Des interdictions sur les principaux axes de la capitale
Les taxis-motos, très utilisés par les Kinois pour contourner les embouteillages, sont désormais interdits sur plusieurs grandes avenues stratégiques, parmi lesquelles :
- Avenue des Huileries
- Avenue de la Libération (ex-24 Novembre)
- Mondjiba
- Bokasa
- Kasa-Vubu
- Wangata
- Poids Lourds
- OUA
Seules exceptions :
➡️ motos privées
➡️ motos affectées au transport de marchandises, à condition d’être dûment enregistrées.
Les tricycles, eux aussi devenus incontournables dans le transport urbain, se voient bannis des artères suivantes :
- Boulevard Lumumba
- Boulevard Sendwe
- Boulevard du 30 Juin
- Boulevard Triomphal
- Avenue des Poids Lourds
- Mondjiba
- Nguma
- Avenue du Tourisme
- Place Kintambo Magasin
Des sanctions lourdes pour les contrevenants
Les autorités provinciales ne laissent aucune marge de manœuvre.
En cas d’infraction :
Taxis-motos
- 30 jours de fourrière
- Amende de 500 000 FC
Tricycles
- Suspension de 15 jours
- Mise en fourrière
- Amende de 500 000 FC
Un dispositif de contrôles permanents sera déployé pour assurer l’application stricte de ces nouvelles mesures.

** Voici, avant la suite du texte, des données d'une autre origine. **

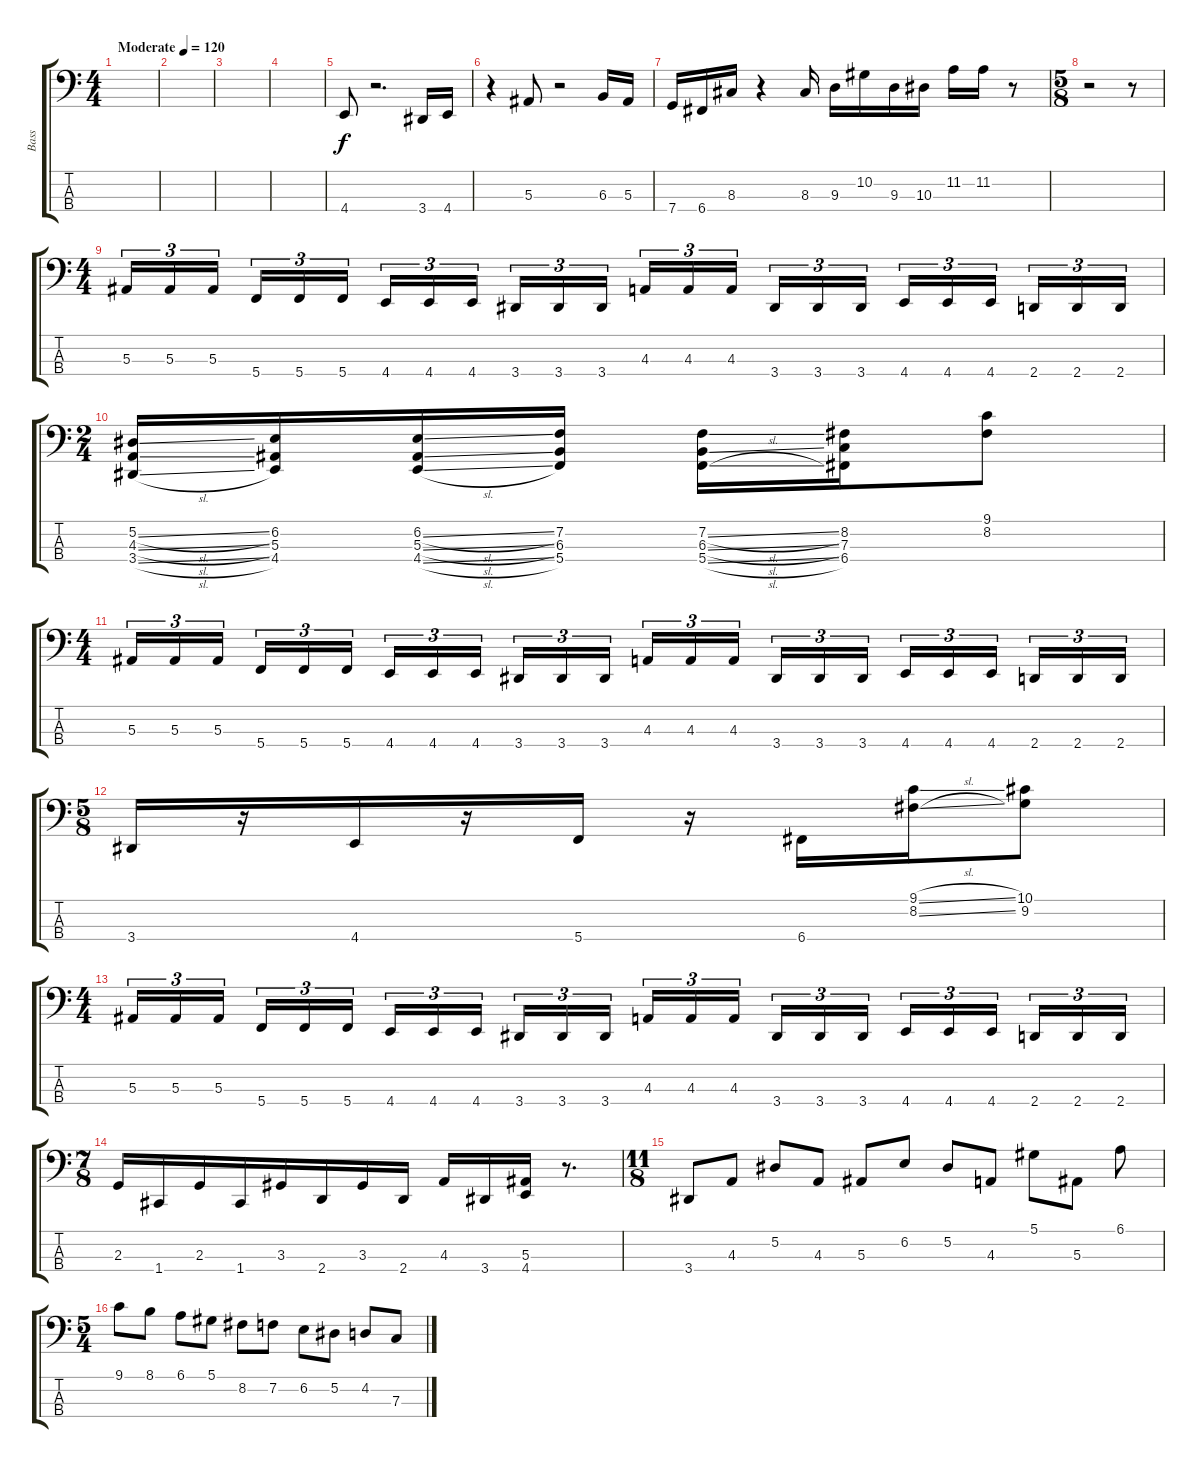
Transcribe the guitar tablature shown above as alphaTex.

Vers une reconfiguration de la mobilité à Kinshasa ?
Pour de nombreux analystes, ces restrictions pourraient redessiner le paysage du transport urbain dans la capitale, mais risquent également de susciter des tensions avec les conducteurs, déjà fragilisés par un secteur peu structuré et une concurrence informelle.
Reste à savoir si ces mesures permettront réellement de désengorger Kinshasa, ou si elles ouvriront un nouveau chapitre dans le bras de fer récurrent entre autorités et transporteurs urbains.